Selain itu, Dony menjelaskan tentang pengembangan tambang aspal Buton sebagai langkah substitusi impor. Menurutnya, upaya ini tidak hanya untuk memenuhi kebutuhan domestik, tetapi juga bisa meningkatkan posisi Indonesia di pasar internasional. Potensi aspal yang ada di Buton sangat besar dan dapat dimanfaatkan secara optimal.

Dengan langkah-langkah strategis ini, Danantara ingin menunjukkan komitmennya untuk menjadi pemain utama dalam industri pertambangan dan energi.

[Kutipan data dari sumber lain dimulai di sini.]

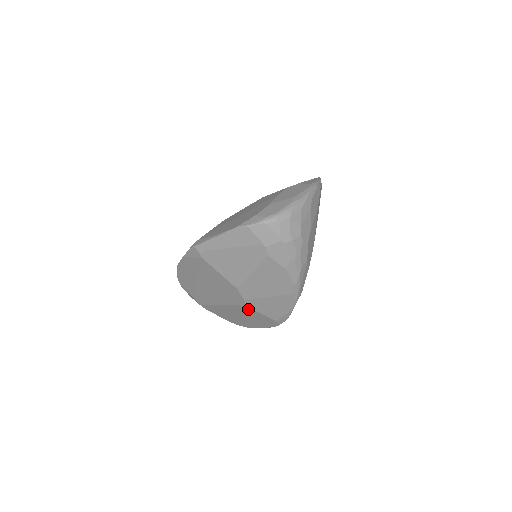
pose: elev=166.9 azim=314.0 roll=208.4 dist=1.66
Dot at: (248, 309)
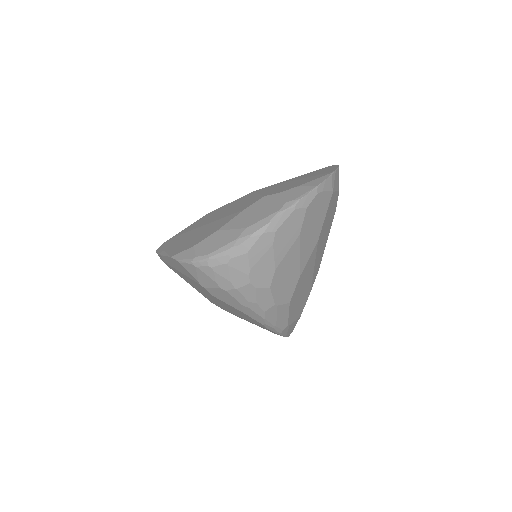
Dot at: occluded
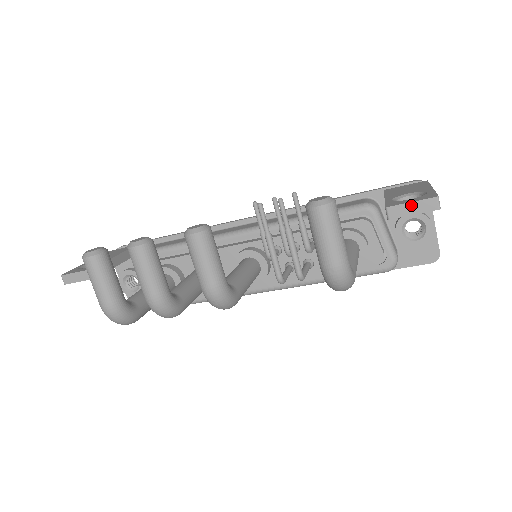
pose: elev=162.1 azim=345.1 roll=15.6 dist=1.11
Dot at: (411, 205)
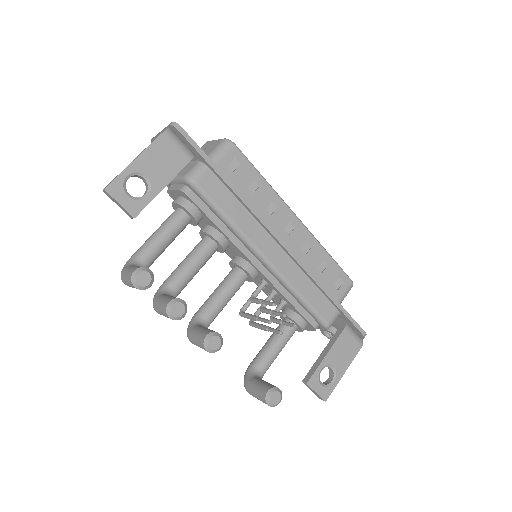
Dot at: (315, 392)
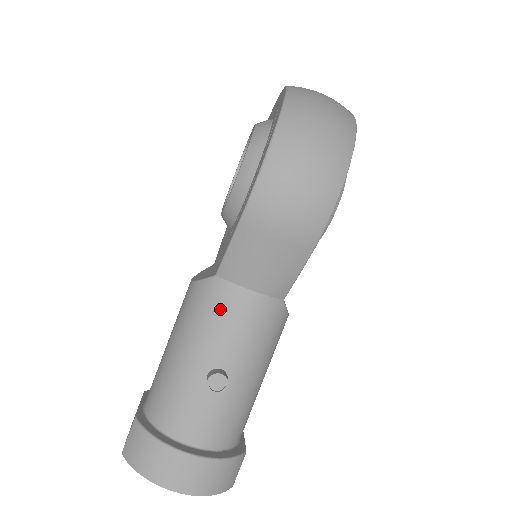
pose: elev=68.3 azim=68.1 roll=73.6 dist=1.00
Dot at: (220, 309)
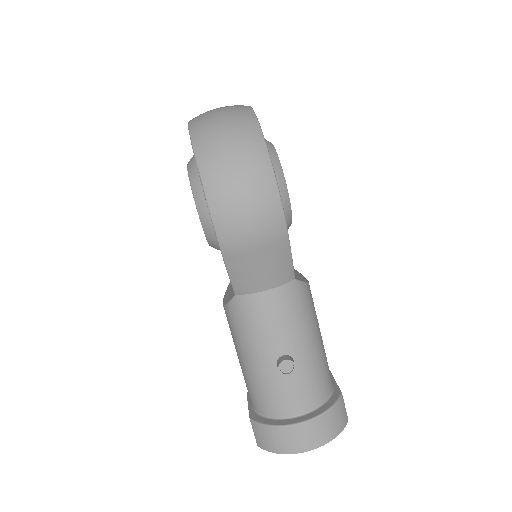
Dot at: (254, 317)
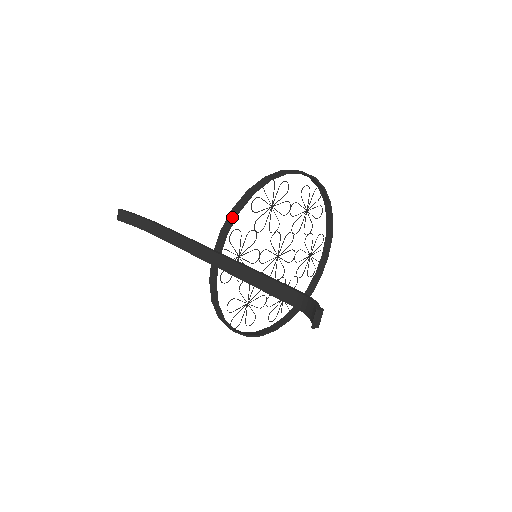
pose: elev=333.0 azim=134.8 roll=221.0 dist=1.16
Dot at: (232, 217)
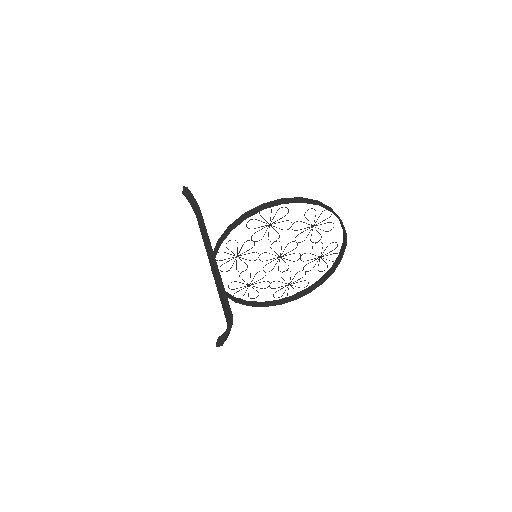
Dot at: (226, 233)
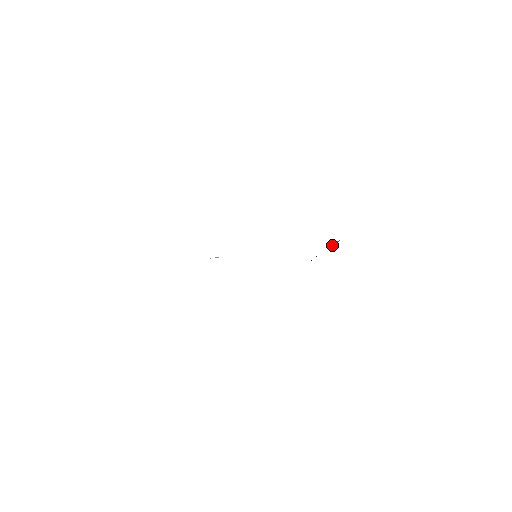
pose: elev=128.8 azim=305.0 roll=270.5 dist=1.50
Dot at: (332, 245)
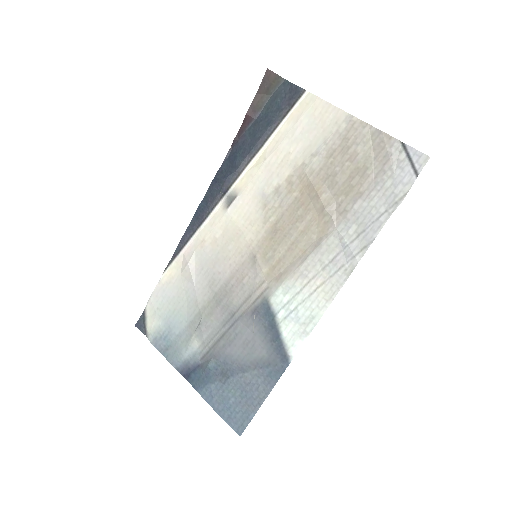
Dot at: (267, 86)
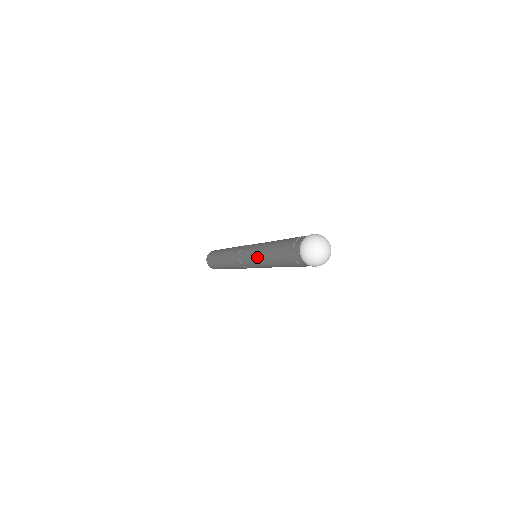
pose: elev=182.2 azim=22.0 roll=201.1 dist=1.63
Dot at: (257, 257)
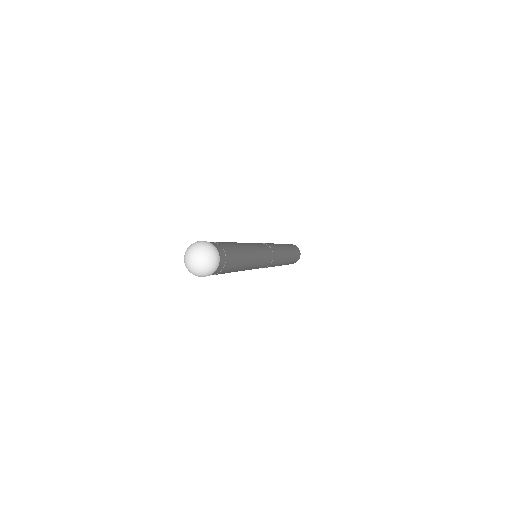
Dot at: occluded
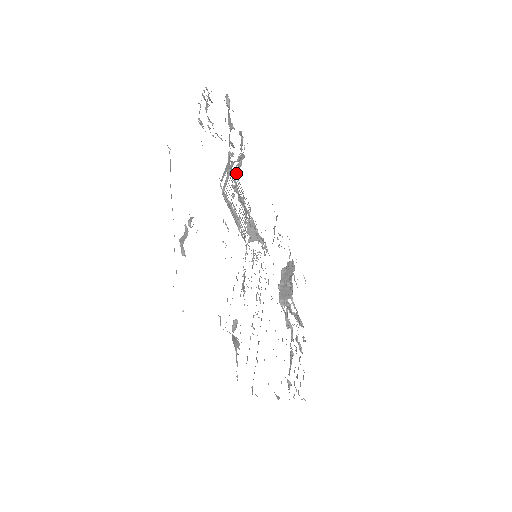
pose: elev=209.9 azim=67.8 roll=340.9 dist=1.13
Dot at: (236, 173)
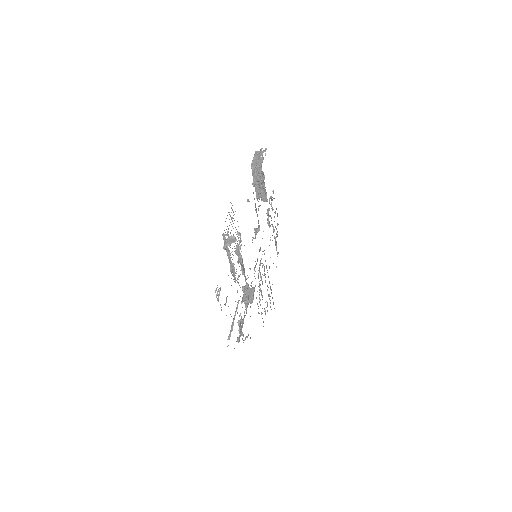
Dot at: (243, 274)
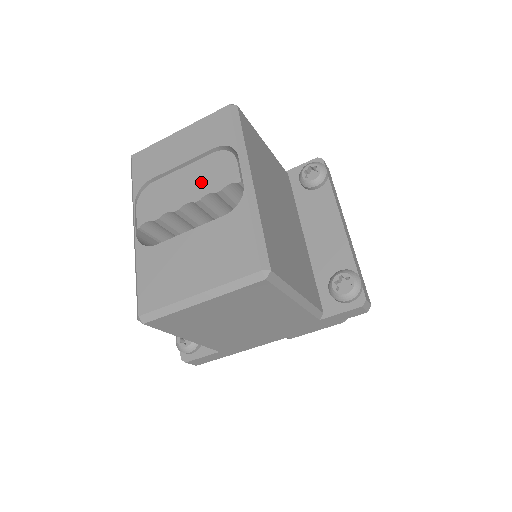
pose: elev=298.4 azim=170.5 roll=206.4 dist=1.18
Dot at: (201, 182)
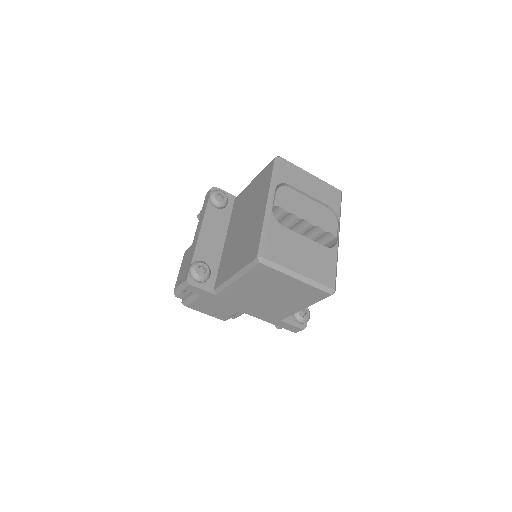
Dot at: (317, 217)
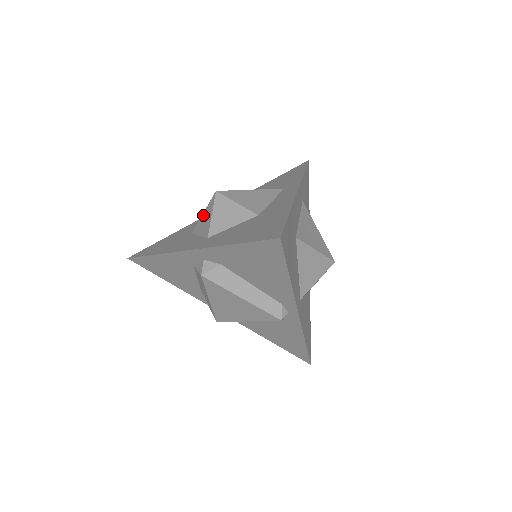
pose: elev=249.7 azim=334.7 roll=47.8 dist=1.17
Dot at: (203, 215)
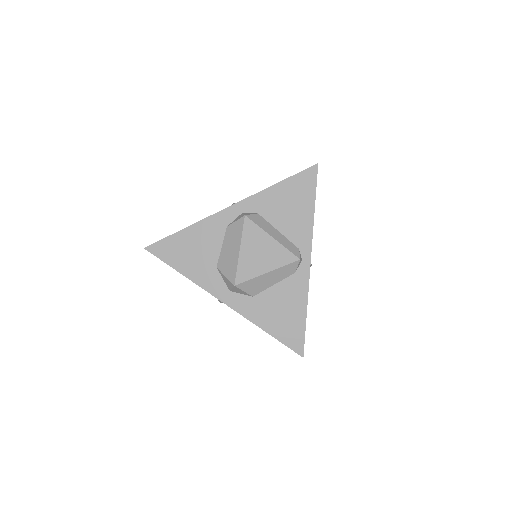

Misi ini dilakukan dengan mengedepankan inovasi dan keberlanjutan, dua hal yang semakin penting di era modern ini.

Pengembangan proyek-proyek seperti ini menunjukkan bahwa perusahaan tidak hanya berorientasi pada keuntungan jangka pendek, tetapi juga mempertimbangkan dampak jangka panjang terhadap lingkungan dan masyarakat. Ini adalah pandangan yang semakin penting bagi banyak pemangku kepentingan saat ini.

Proyeksi Masa Depan ANTAM dan Danantara di Sektor Pertambangan

Melihat ke depan, Dony percaya bahwa ANTAM dan Danantara memiliki potensi besar untuk tumbuh dan berkontribusi lebih dalam sektor pertambangan. Dengan berbagai langkah pembenahan yang sedang dilakukan, perusahaan diharapkan dapat meningkatkan efisiensi dan produktivitas secara keseluruhan.

Kedepannya, terwujudnya sinergi antara penambangan dan hilirisasi dapat menciptakan ekosistem yang lebih sehat untuk pertumbuhan industri. Dony menegaskan bahwa keberhasilan transformasi ini akan sangat bergantung pada komitmen dan kerjasama semua pihak yang terlibat.

Dia menambahkan bahwa keberhasilan ANTAM dalam mengelola kedua lini bisnis ini bisa menjadi model bagi perusahaan tambang lainnya di Indonesia. Ini akan memberikan dampak positif bagi perekonomian nasional secara keseluruhan.

Dalam konteks global, di mana permintaan terhadap produk tambang terus meningkat, posisi ANTAM harus terus diperkuat. Dony melihat peluang ini sebagai momentum untuk membawa ANTAM ke tingkat yang lebih tinggi lagi.

Harapannya, dengan transformasi yang sedang berlangsung, ANTAM dapat menjadi lebih dari sekadar perusahaan tambang. Perusahaan ini diharapkan mampu memberikan dampak yang lebih luas bagi masyarakat dan lingkungan, sejalan dengan tuntutan zaman yang semakin memperhatikan aspek keberlanjutan.